Information given below:
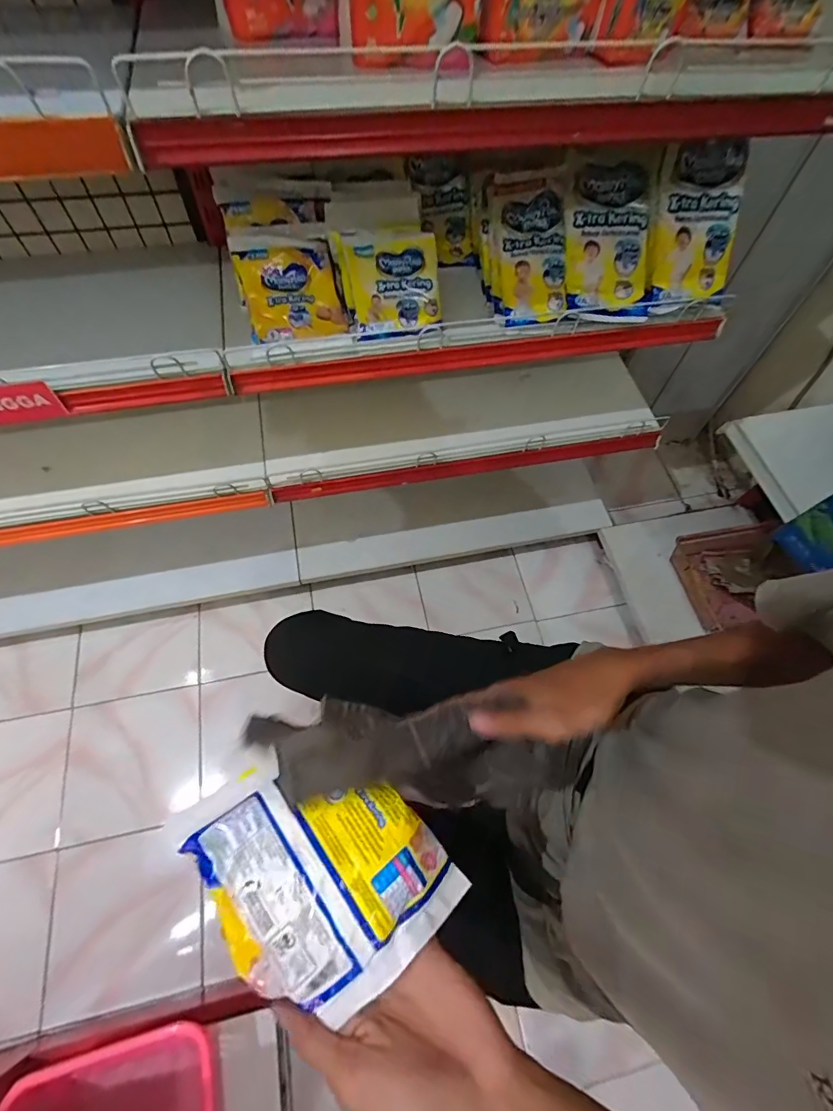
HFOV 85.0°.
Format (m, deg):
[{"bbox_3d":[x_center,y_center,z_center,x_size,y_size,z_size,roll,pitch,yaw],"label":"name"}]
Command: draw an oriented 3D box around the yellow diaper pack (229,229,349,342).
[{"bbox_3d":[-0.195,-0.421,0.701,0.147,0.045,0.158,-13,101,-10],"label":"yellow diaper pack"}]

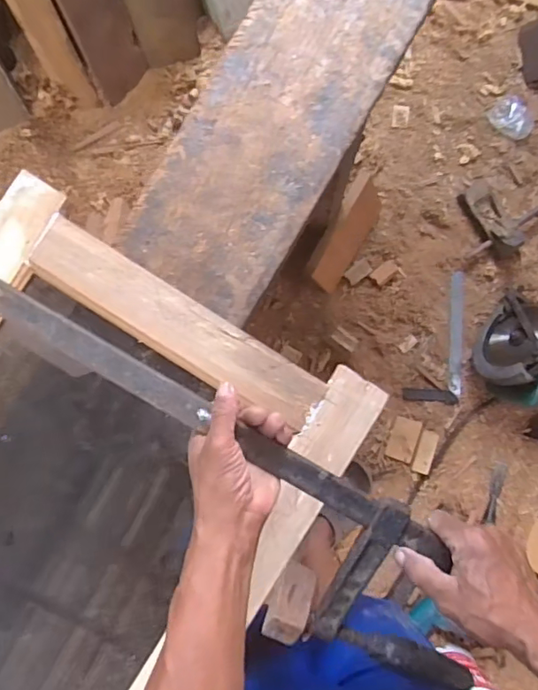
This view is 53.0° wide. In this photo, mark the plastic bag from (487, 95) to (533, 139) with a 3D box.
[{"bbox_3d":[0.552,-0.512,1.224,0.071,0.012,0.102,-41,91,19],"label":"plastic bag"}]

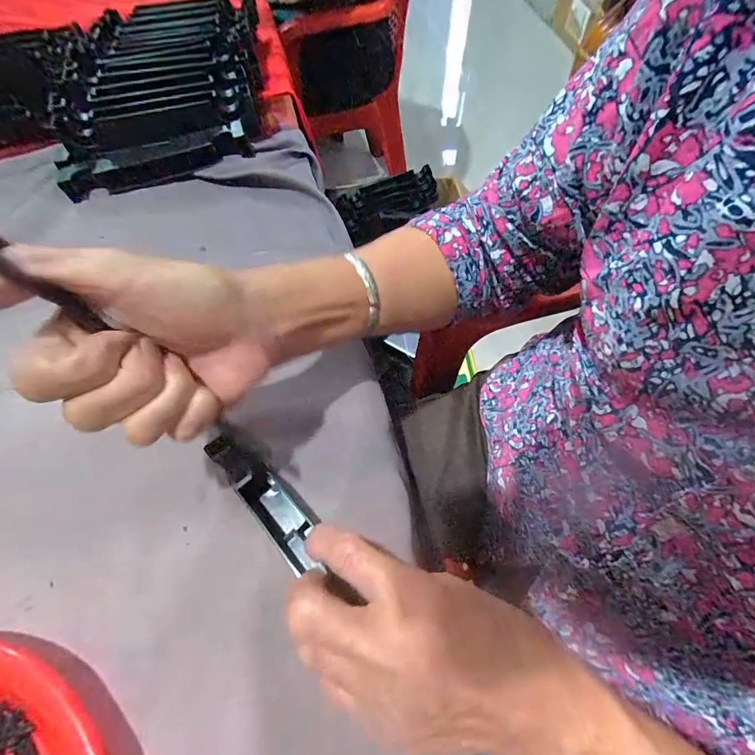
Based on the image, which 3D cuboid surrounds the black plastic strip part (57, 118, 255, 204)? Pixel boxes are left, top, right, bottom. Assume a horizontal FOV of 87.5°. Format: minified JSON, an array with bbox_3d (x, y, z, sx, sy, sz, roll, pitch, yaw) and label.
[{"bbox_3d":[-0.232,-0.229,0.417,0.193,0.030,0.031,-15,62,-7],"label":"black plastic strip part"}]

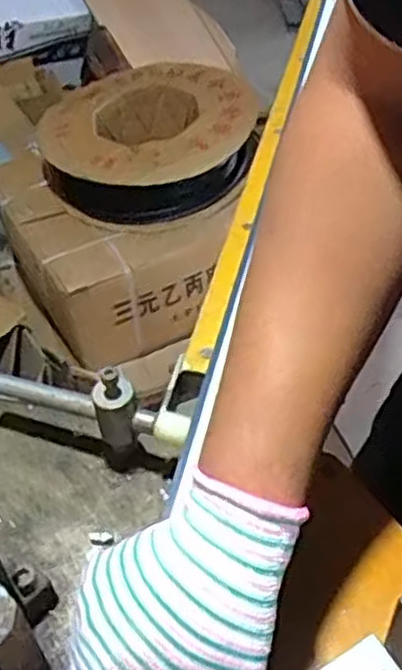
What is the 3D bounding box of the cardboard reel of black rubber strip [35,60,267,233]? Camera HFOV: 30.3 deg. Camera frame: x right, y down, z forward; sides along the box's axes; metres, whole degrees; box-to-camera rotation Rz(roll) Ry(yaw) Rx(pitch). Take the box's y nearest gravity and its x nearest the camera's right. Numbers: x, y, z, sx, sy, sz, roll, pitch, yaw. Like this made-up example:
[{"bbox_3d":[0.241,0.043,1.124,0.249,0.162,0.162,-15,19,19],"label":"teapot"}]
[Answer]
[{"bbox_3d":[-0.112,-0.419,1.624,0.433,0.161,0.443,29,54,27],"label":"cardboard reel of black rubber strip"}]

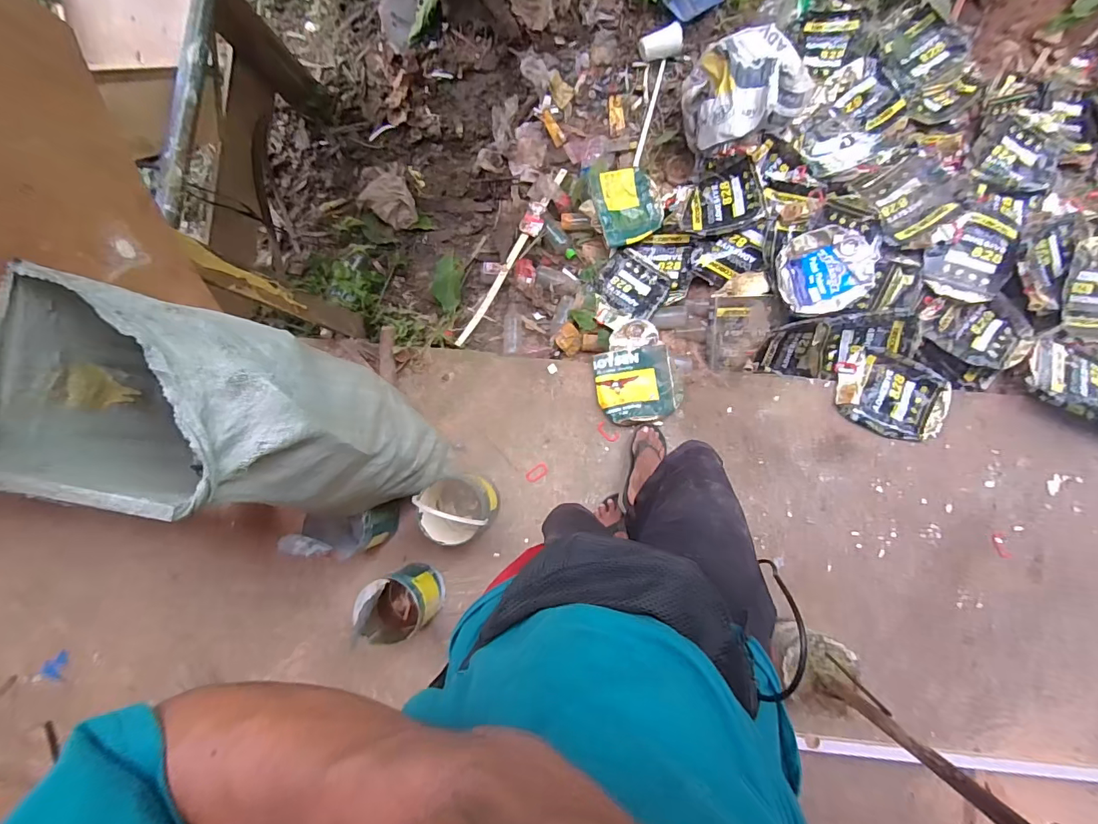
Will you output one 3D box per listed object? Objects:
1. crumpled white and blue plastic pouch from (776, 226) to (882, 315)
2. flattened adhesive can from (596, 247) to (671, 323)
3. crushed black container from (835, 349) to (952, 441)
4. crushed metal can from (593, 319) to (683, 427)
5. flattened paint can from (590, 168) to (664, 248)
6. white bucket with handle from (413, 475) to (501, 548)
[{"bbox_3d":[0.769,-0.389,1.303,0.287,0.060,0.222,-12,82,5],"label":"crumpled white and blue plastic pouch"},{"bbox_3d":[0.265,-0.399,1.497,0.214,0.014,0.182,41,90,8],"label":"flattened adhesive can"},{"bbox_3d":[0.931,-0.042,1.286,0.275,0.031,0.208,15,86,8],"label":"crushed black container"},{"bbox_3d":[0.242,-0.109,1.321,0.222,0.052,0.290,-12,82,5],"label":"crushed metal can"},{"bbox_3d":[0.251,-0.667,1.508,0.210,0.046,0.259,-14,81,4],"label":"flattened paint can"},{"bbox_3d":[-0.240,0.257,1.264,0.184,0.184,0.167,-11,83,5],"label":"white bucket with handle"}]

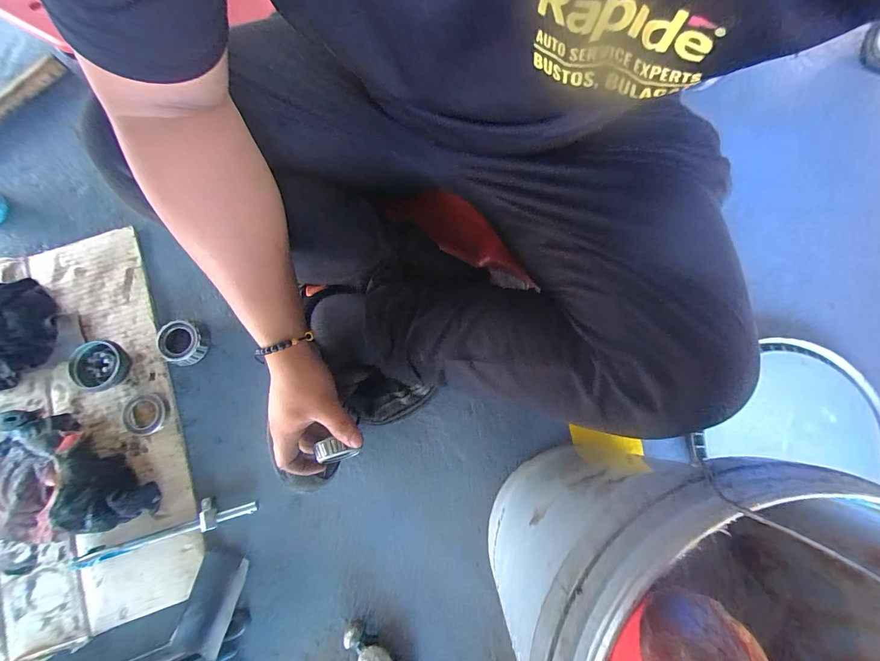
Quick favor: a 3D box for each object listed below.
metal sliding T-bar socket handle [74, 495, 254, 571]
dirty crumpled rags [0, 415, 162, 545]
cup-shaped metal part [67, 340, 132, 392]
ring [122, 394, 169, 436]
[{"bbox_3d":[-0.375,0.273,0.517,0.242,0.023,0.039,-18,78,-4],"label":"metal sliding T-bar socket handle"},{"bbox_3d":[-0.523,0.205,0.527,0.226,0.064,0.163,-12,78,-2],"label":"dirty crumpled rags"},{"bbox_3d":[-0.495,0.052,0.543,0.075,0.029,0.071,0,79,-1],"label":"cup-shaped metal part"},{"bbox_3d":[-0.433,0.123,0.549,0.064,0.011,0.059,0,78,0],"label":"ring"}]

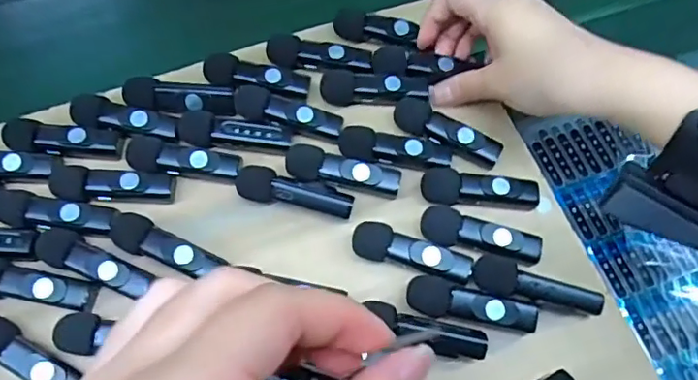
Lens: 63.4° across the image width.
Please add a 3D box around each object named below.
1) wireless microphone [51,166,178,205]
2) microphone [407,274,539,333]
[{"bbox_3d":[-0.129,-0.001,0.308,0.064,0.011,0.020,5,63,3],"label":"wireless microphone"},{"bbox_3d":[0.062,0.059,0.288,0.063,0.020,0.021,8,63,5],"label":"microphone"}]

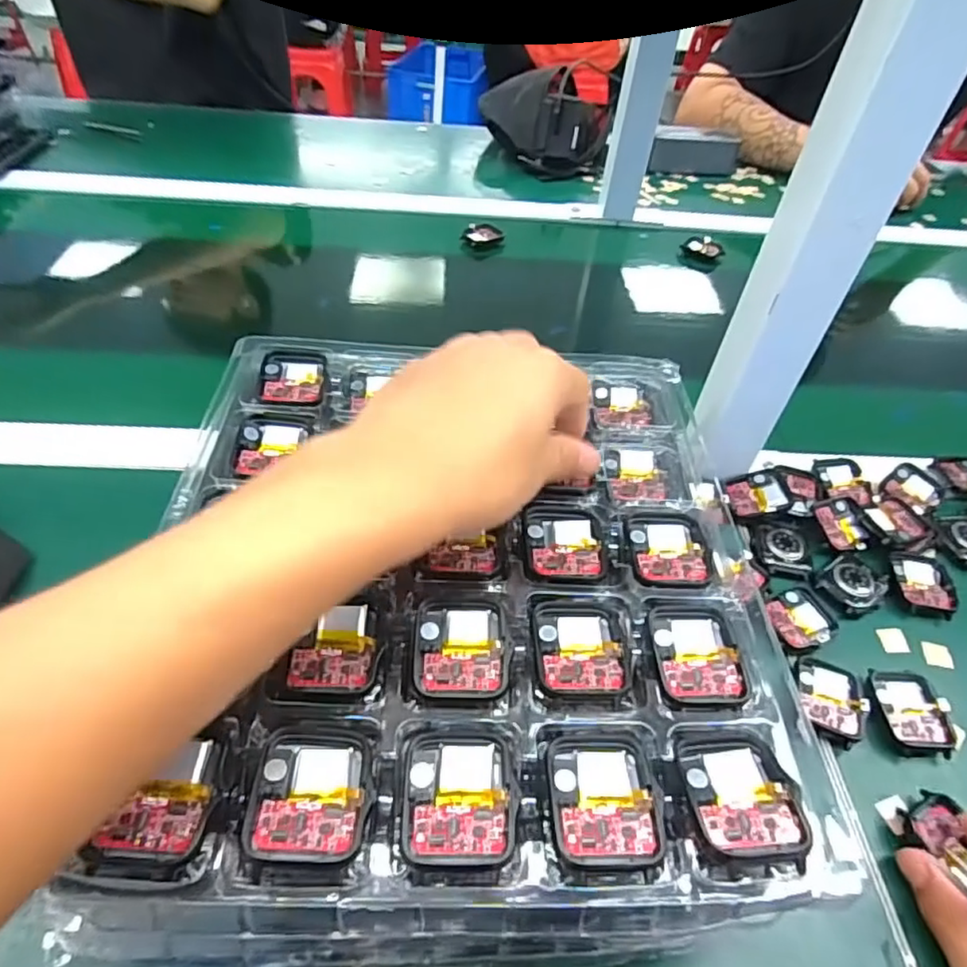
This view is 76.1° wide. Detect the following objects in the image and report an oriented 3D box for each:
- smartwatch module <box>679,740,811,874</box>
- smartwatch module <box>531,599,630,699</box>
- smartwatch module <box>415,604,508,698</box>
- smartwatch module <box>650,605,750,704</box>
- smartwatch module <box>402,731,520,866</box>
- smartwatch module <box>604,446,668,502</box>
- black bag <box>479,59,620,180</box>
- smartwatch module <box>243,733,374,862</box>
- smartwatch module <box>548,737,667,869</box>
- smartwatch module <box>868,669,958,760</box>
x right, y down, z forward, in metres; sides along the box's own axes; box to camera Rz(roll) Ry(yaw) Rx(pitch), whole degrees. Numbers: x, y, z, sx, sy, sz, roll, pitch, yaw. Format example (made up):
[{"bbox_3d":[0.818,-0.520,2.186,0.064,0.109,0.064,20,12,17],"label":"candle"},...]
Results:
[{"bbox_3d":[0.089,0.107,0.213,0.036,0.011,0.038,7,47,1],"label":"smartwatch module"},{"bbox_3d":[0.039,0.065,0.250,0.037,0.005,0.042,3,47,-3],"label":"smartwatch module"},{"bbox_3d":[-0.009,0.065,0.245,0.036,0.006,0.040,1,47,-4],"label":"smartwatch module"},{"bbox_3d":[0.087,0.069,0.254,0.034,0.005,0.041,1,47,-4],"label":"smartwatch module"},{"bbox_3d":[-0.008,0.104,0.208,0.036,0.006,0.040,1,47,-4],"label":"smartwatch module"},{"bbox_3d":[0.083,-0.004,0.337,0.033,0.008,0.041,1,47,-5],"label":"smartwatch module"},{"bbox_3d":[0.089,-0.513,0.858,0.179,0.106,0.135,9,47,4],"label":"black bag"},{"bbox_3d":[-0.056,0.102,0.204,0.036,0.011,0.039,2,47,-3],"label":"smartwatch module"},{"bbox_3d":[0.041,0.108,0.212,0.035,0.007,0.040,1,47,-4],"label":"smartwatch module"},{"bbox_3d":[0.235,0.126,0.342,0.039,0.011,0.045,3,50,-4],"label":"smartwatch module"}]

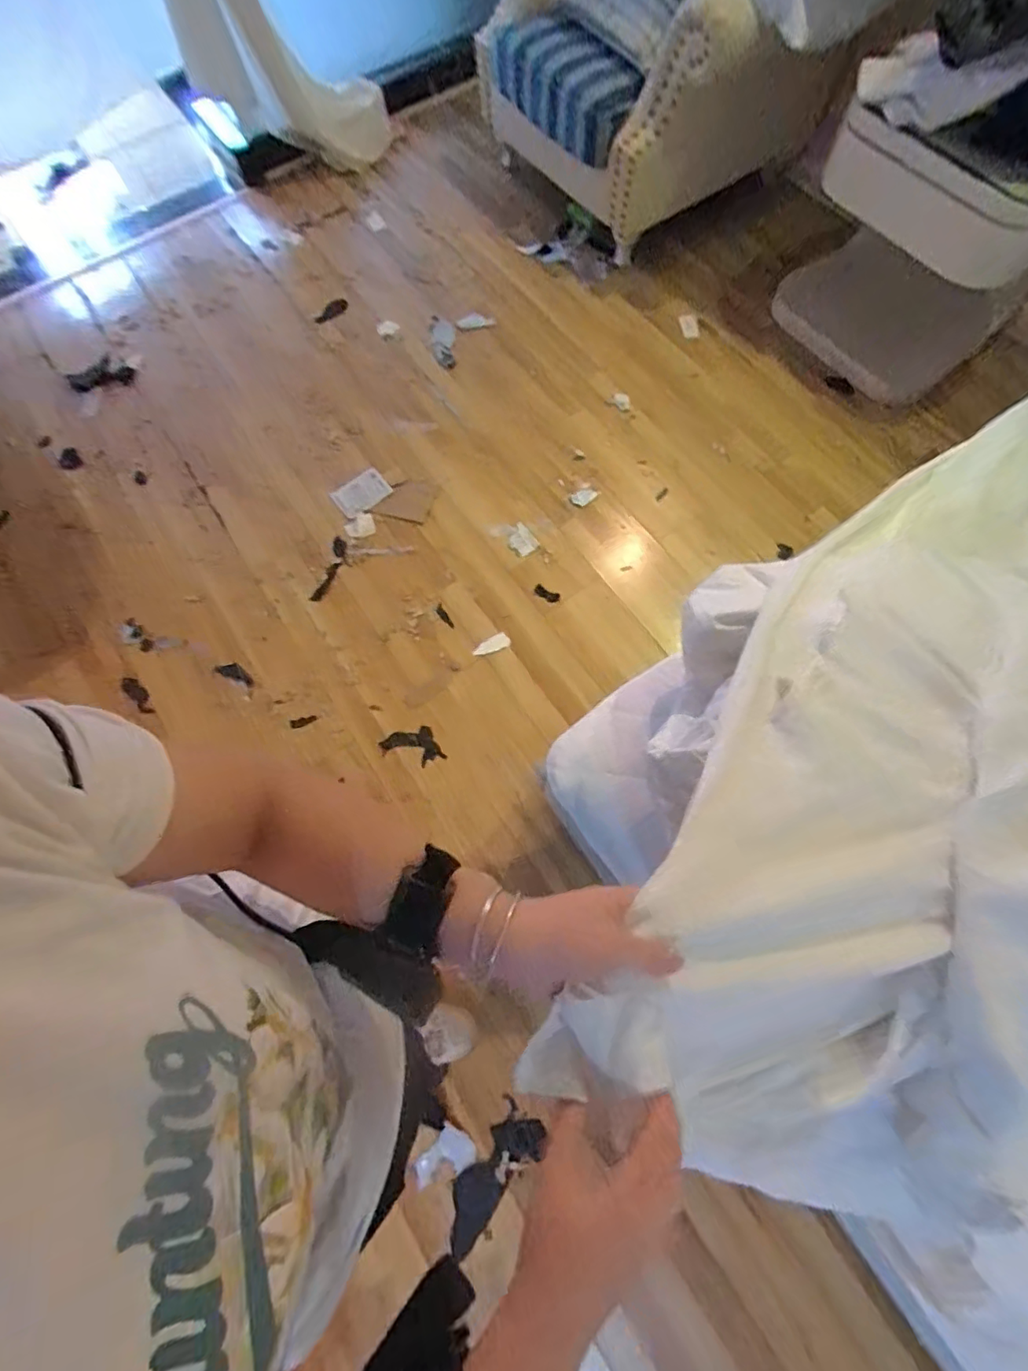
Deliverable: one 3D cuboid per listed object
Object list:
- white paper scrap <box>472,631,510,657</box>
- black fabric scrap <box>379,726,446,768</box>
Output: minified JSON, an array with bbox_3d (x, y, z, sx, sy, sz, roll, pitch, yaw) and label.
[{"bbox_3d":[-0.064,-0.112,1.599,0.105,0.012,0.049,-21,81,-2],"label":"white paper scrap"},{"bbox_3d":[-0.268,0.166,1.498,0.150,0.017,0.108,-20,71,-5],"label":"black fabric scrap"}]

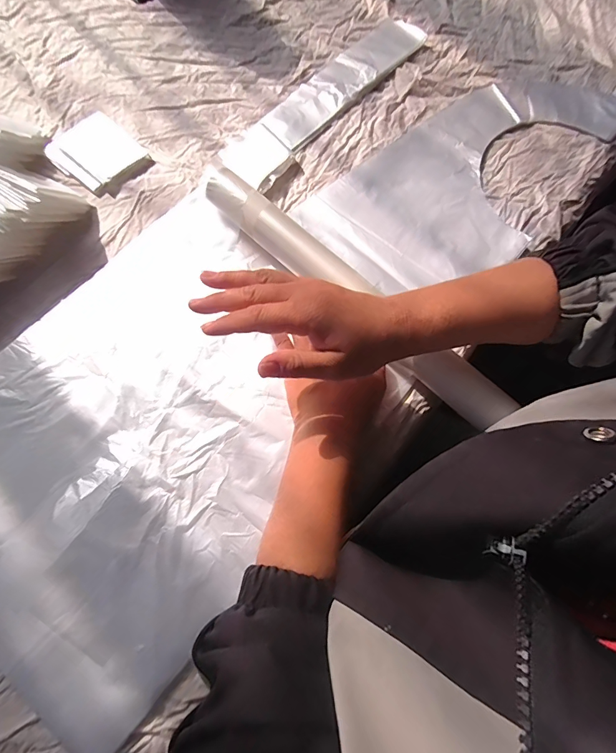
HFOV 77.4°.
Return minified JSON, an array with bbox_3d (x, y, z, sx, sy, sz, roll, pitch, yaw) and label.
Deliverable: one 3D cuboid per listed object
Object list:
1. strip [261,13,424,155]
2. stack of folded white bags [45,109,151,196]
End of Information given.
### Directions for this task:
Show every line from the listing that contains "whole".

### Finished task:
What is the 3D bounding box of the cardboard reel of black rubber strip [35,60,267,233]? Camera HFOV: 30.3 deg. Camera frame: x right, y down, z forward; sides along the box's axes; metres, whole degrees; box-to-camera rotation Rz(roll) Ry(yaw) Rx(pitch). Take the box's y nearest gravity and its x nearest the camera's right. Numbers: x, y, z, sx, sy, sz, roll, pitch, yaw. Like this made-up example:
x right, y down, z forward, in metres; sides along the box's own axes; box to camera Rz(roll) Ry(yaw) Rx(pitch), whole degrees. Numbers: x, y, z, sx, sy, sz, roll, pitch, yaw. Format example (made up):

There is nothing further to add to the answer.